Si sta per chiudere un anno di sorprese positive che lascia spazio, nonostante i timori evidenziati da alcuni sondaggi, ad un 2020 col segno più per il made in Italy. Il 2019 era partito a tinte fosche, con previsioni per nulla rassicuranti sul fronte della crescita della moda italiana, principalmente a causa di una situazione internazionale che, si pensava, avrebbe colpito in maniera pesante le esportazioni. A pesare sull’ottimismo erano il rallentamento della Cina, aggravato nei mesi dai contrasti doganali con gli Stati Uniti. Restava aperta, in Europa, la questione Brexit. Senza contare i fenomeni di rivolta sociale, come i gilet gialli di Parigi e, soprattutto, il movimento “degli ombrelli” di Hong Kong.
Alcune di queste variabili sono già state scontate dal mercato. Altre, come il braccio di ferro sino-americano, hanno mostrato segnali di distensione. Restano aperta la questione delle tensioni sociali, ma anche queste sembrano ormai normalizzate, ossia riconducibili a un mondo oramai ad alta entropia. La fiducia del made in Italy verso il 2020 poggia su alcuni dati concreti. In primo luogo, i numeri dell’export che, nel primo semestre di quest’anno, ha sorpreso tutti con una crescita pari a 4 volte le previsioni. Ma c’è anche un dinamismo sorprendente del modello distributivo, che si sposta velocemente verso i nuovi canali del web e dei social. E un sistema di negozi e outlet che, in base alle rilevazioni tax free, attende un progresso tra il 2 e il 5% il prossimo anno, a seconda delle aree di provenienza dei clienti.

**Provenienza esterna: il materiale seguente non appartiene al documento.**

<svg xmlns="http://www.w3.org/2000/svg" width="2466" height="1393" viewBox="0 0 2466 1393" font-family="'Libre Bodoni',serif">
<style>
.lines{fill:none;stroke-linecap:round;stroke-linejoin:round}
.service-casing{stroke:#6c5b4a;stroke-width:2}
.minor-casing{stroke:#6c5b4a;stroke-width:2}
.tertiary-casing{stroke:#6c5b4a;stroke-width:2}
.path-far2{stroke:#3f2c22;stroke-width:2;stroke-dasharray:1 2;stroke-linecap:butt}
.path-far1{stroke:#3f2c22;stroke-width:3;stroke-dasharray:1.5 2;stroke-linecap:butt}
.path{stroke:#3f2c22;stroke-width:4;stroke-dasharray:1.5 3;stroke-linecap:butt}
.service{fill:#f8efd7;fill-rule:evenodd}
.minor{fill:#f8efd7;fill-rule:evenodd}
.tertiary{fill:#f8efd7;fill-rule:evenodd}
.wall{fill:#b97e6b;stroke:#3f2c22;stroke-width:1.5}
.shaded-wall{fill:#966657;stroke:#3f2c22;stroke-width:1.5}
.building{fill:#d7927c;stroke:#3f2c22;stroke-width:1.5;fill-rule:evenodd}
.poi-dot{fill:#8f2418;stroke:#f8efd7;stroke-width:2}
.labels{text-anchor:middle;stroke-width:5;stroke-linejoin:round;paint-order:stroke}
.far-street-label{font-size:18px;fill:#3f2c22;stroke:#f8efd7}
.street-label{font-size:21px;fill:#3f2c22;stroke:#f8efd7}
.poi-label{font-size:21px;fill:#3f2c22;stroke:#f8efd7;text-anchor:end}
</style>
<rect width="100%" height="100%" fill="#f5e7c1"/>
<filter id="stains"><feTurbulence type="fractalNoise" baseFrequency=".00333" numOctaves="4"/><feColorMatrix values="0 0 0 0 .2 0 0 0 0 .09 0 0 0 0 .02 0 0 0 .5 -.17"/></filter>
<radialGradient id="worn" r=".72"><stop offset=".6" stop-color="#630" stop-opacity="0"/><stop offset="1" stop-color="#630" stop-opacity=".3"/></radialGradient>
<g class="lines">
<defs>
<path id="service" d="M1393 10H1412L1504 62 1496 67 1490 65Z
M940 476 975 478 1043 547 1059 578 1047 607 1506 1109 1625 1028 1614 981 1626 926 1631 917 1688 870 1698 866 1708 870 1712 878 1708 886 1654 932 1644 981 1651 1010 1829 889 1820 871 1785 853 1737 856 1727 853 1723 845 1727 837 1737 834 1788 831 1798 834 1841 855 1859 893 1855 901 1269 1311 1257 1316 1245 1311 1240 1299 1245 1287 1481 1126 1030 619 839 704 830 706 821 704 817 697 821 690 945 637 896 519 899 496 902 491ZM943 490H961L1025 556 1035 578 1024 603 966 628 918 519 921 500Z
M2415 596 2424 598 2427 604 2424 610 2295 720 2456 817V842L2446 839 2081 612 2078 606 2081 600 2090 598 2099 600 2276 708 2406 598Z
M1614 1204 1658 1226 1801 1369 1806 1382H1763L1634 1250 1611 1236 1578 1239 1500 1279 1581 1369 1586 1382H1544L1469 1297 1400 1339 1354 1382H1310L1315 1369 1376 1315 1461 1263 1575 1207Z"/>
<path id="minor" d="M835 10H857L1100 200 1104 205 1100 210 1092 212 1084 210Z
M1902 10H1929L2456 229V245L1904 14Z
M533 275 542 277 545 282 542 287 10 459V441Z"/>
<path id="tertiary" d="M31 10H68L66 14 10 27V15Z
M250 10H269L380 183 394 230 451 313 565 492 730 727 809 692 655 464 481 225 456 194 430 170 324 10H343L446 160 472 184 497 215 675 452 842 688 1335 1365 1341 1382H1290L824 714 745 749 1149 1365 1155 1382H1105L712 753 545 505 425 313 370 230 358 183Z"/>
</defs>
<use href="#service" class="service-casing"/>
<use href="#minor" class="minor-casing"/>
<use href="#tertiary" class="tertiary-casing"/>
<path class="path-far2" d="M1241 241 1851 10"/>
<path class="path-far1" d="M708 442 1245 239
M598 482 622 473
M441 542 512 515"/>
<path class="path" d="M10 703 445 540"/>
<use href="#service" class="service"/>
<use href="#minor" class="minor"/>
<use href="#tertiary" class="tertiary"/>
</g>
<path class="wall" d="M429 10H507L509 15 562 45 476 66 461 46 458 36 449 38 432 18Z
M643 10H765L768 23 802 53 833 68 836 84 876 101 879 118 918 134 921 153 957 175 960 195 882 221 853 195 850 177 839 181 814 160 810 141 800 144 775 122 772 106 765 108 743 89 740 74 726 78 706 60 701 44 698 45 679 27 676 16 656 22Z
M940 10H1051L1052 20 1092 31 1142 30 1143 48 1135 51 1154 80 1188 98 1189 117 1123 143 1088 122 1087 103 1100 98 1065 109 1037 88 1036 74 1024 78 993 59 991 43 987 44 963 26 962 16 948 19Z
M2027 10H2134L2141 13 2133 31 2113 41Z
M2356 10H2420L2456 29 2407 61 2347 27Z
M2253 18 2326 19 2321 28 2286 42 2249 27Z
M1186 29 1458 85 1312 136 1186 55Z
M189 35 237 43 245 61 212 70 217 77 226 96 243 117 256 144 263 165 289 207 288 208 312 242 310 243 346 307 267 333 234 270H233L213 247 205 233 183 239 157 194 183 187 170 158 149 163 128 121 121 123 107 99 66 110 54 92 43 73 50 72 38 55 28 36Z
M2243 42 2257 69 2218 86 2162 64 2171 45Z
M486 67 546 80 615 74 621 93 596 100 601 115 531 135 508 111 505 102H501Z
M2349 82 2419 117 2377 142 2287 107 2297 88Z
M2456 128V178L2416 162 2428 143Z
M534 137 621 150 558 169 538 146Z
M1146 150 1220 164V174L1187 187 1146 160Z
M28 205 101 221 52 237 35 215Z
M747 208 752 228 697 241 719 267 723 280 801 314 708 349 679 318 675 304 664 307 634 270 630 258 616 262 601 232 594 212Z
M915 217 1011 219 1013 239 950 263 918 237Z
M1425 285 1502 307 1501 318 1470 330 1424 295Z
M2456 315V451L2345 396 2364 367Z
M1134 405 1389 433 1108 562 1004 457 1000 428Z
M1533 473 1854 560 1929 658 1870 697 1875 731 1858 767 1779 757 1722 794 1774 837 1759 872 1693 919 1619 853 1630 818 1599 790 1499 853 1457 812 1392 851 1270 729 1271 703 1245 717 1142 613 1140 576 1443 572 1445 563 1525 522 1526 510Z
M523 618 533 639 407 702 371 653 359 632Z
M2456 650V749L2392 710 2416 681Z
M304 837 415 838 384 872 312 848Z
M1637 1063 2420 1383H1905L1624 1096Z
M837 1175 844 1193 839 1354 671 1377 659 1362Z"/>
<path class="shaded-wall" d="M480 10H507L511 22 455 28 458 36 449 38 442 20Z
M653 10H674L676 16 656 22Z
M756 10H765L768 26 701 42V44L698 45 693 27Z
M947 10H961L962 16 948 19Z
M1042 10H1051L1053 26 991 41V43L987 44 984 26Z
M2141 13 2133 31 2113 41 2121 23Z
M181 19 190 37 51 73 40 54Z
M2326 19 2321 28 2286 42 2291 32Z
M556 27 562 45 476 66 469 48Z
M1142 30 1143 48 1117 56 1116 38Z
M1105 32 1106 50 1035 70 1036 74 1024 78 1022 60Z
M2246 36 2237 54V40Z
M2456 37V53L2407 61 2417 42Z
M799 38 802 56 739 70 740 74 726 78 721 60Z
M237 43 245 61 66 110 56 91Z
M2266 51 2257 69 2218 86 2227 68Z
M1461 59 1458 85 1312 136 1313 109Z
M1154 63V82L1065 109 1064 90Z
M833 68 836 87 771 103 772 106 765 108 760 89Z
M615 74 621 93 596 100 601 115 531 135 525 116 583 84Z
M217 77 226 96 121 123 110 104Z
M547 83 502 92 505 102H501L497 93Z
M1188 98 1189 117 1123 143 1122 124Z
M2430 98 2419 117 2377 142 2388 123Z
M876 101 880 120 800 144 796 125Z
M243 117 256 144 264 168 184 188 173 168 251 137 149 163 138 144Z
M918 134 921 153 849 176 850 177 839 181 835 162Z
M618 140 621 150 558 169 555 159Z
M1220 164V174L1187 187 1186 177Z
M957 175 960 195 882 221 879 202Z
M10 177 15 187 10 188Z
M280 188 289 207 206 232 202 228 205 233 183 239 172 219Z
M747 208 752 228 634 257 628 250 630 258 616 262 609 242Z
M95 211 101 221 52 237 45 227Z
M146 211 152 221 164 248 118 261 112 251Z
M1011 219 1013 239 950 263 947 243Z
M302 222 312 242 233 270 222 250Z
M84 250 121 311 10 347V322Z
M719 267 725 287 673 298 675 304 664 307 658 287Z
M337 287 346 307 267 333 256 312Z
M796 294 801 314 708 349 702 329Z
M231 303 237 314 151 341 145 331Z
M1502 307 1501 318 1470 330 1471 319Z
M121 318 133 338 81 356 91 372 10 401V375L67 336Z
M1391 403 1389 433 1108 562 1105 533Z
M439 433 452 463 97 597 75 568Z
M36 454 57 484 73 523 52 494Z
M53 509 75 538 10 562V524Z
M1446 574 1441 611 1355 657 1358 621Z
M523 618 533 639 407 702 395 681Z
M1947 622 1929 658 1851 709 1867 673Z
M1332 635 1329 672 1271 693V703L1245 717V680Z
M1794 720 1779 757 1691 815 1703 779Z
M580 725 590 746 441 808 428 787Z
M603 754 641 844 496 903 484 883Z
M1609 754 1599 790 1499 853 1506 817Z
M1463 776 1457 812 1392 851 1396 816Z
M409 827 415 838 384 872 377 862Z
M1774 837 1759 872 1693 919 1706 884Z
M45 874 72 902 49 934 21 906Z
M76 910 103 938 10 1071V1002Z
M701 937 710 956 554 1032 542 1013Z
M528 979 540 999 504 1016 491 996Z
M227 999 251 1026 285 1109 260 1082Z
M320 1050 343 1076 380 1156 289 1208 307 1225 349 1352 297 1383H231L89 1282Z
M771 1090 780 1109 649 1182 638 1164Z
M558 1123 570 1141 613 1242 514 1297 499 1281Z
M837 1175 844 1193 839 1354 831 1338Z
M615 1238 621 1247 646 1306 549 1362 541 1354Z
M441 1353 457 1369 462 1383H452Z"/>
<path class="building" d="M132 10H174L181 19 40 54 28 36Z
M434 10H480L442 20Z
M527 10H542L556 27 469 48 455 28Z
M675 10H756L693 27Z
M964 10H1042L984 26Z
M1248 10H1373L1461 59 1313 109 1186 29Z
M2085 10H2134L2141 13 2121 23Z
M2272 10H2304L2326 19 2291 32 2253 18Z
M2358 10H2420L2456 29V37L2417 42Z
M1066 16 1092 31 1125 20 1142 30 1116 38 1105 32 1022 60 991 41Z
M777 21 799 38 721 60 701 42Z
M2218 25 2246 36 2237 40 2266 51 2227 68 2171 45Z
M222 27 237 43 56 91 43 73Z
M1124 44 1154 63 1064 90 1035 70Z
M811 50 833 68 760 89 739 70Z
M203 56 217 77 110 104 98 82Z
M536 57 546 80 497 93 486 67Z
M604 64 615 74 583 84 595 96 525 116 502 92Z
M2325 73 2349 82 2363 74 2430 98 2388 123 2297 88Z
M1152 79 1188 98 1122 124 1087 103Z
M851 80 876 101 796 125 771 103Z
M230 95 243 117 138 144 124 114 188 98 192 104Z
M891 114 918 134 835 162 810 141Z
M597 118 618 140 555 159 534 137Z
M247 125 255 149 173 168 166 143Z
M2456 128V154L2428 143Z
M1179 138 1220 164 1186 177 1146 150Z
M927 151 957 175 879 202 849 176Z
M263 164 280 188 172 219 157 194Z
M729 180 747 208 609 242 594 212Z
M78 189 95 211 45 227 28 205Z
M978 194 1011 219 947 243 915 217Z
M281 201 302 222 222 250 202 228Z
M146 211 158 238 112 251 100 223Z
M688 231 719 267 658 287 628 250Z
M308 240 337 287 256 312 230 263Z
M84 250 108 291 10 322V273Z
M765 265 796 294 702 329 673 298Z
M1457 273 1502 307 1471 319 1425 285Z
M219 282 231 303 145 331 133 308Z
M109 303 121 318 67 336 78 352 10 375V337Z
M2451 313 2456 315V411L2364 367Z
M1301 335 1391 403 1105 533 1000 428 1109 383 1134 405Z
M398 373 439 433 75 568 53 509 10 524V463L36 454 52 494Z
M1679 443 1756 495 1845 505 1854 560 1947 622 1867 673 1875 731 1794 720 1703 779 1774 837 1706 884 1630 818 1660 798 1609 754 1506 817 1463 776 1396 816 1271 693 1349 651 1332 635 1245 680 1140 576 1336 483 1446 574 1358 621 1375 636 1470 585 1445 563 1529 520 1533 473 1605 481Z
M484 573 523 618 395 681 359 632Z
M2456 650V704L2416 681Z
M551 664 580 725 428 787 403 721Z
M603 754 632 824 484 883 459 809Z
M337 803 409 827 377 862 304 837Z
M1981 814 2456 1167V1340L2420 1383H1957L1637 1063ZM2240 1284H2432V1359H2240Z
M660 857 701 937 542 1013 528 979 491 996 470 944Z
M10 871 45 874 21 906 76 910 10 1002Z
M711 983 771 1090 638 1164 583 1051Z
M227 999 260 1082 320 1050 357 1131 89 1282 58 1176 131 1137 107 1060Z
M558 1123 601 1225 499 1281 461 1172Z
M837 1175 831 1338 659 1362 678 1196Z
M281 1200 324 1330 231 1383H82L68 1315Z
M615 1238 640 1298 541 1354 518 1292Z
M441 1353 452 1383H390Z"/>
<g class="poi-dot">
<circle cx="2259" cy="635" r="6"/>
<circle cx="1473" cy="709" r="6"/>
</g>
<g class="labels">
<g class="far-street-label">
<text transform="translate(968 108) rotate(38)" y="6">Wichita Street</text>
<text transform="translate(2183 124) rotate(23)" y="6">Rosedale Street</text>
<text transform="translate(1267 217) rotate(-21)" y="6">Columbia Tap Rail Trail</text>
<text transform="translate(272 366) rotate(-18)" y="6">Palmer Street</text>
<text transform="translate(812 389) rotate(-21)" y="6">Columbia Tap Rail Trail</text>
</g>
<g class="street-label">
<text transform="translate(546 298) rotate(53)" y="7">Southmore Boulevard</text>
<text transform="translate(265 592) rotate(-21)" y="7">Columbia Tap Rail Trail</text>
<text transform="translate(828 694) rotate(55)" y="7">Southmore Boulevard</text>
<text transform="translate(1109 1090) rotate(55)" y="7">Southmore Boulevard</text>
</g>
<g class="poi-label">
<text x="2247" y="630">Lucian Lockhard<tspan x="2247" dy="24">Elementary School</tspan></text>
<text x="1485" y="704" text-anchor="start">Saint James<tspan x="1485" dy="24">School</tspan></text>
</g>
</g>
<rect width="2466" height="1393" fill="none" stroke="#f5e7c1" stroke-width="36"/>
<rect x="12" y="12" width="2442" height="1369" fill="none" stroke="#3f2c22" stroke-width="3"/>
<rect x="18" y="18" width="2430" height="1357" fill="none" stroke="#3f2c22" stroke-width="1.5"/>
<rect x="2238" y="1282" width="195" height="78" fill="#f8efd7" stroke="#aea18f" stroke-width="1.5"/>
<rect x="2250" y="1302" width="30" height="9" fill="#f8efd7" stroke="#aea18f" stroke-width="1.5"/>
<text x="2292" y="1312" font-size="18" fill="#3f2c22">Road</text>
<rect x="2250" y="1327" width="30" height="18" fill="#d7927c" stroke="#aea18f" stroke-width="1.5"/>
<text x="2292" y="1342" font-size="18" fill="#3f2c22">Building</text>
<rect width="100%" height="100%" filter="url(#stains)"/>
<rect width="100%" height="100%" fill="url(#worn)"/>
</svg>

C’è poi un aspetto meno tangibile, ma probabilmente anche più potente, che consente di alimentare la fiducia verso il sistema italiano. Come emerso dal Summit Pambianco-Deutsche Bank, la variabile ‘sostenibilità’, intesa non soltanto in termini ambientali, si sta rivelando un driver che riguarda tutti i segmenti e l’intera filiera del prodotto. Su questo fronte, il made in Italy sta tornando a valorizzare le proprie caratteristiche uniche a livello globale, come l’artigianalità, la tradizione e il legame col territorio. Fattori che, in epoca di storytelling sostenibile, faranno certamente la differenza.